US Labor Day yesterday, markets were closed. To be honest they quite deserved it after a few weeks of being hectic. In Chicago, Soybeans moved down -1.07% during the week, +0.72% for Soybeans and +0.73% for Wheat. Much more nervous in Europe due to the Russian story, MATIF Wheat printed +1.36% in euro last week and +1.39% for London Feed in British Pounds. Markets were opened in Europe and were waiting for the Agriculture meeting in Russia: ban? Tax? Niet! Authorities will continue to monitor the situation. MATIF ended down -€0.75 and London Feed -£1.45.

 

US Wheat markets woke up reacting more harshly: -11.25 cents for Wheat. Meanwhile, Soybeans are flattish-up and Corn is up +1.25 cent. EU market adjusted this morning and mioved down -€2.00 on MATIF and -£2.00 in London.

 

The CFTC COT showed funds typically followed the trend: as on a week ending Tuesday Wheat moved down -5.28%, they sold 9,632 lots, decreasing their long position to 51,180 lots. As Corn was down -3.26%, they sold 42,133 lots, increasing their short position to 56,957 lots. As Soybeans were down -4.40%, they sold 13,593 lots, increasing their short position to 53,642 lots. From Wednesday to Friday, a reversal is expected as funds were expected to be buyer of 12,000 lots of Wheat, 14,500 lots of Corn and 5,500 lots of Soybeans.

 

The current selling on Corn and Soybeans is obviously driven by heavy US crops.
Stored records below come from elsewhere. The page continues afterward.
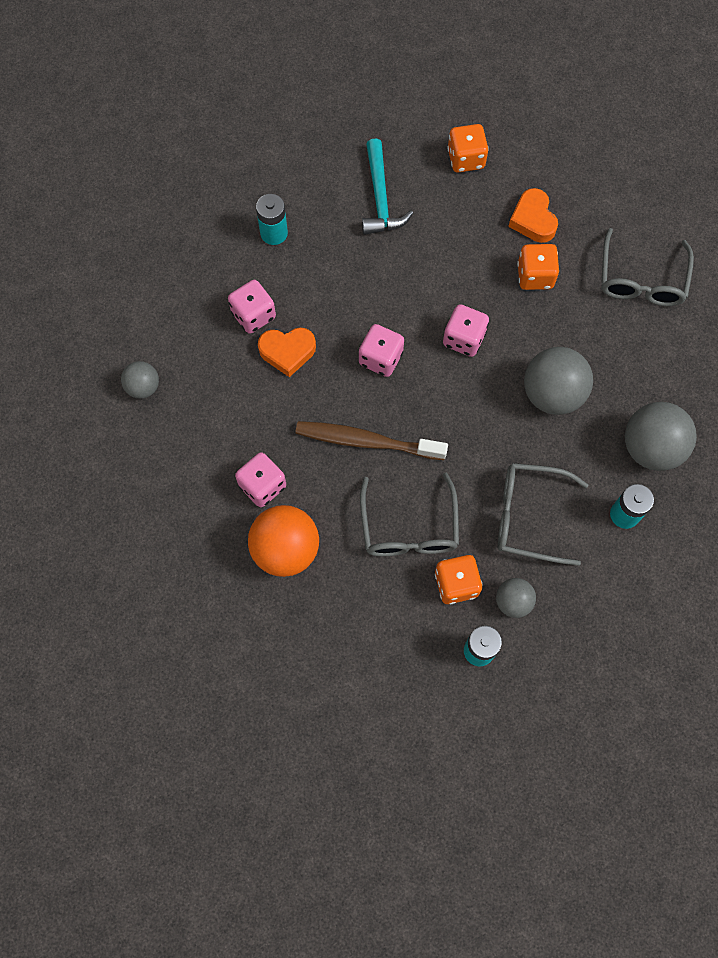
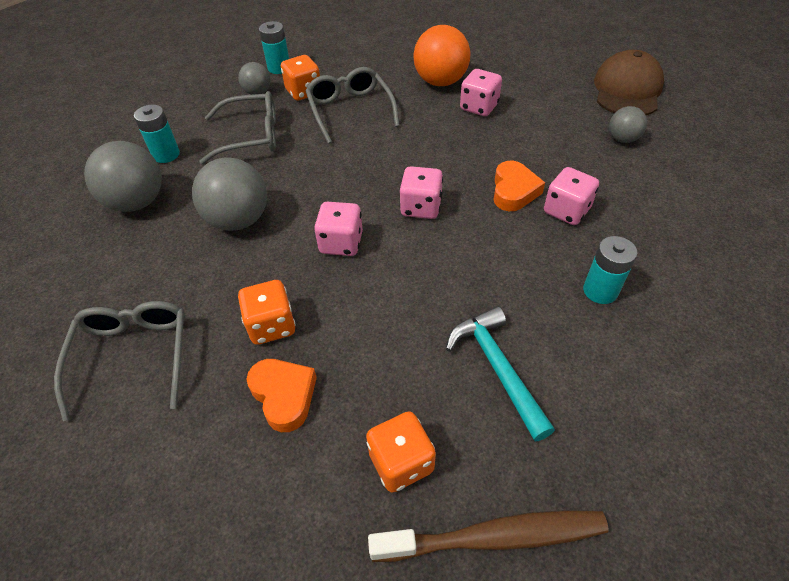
camera: 165 degrees right, 20 degrees down
orange heart [258,328,316,377] -> orange heart turned 120 degrees clockwise [494,160,545,211]
brown toothbrush [295,421,448,460] -> brown toothbrush moved to [368,510,609,562]
none -> brown cap [594,50,664,115]

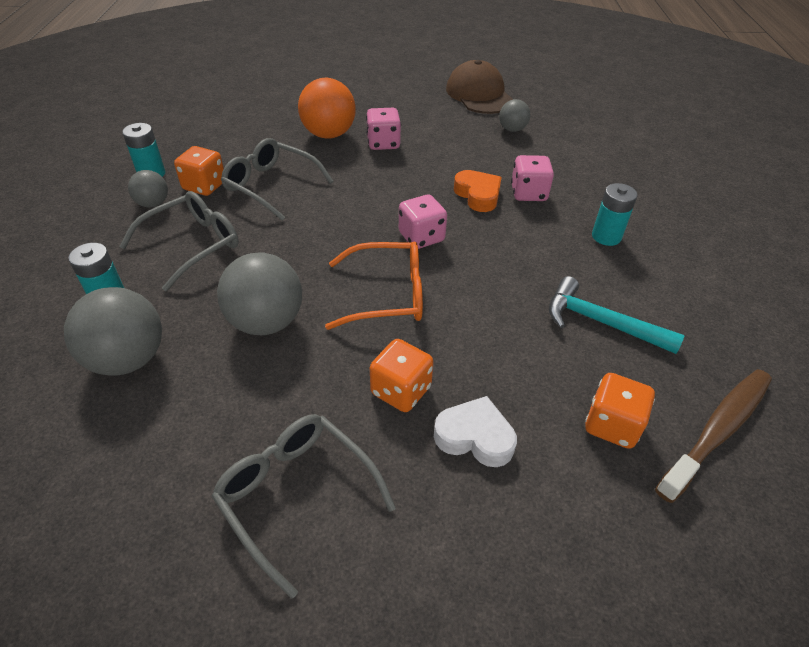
camera: 40 degrees left, 5 degrees down
orange heart [246,359,317,432] -> white heart [434,396,517,467]
pink dice [314,202,363,256] -> orange glasses [325,242,423,330]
The US-China trade war is not impacting the prices so far as China will be well covered of soybeans form Brazil and Argentina. However, situation might be tight in Q1 and China is aiming to become less import dependent by producing 30MT by 2020. Chinese imports from the US are seen down to 0.7MT (from 27.85MT!) so other will step in: Brazil 71.06MT, Argentina 7.47MT, Canada 4.03MT, Russia 1.4MT. There’s a bit of a bluff there, the subliminal message from China to the US is: what are you going to do with an additional 25MT of soybeans?

 

Japan is seeking 107,965T of food wheat from US and Canada. Syria and Ethiopia are still seeking 200,000T of wheat. Last week, Egypt has purchased 100,000T of Brazilian raw sugar.

 

Yesterday, UK Manufacturing PMI was worse than expected to 52.8 (53.9 expected). Today, the quarterly inflation report will give a clue about the future rate policy of the BoE. ISM Manufacturing PMI is expected at 57.6. EURUSD is trading down, around 1.1560 while GBPUSD is also trading down, around 1.2825 with GBPEUR fighting with the 1.11 level.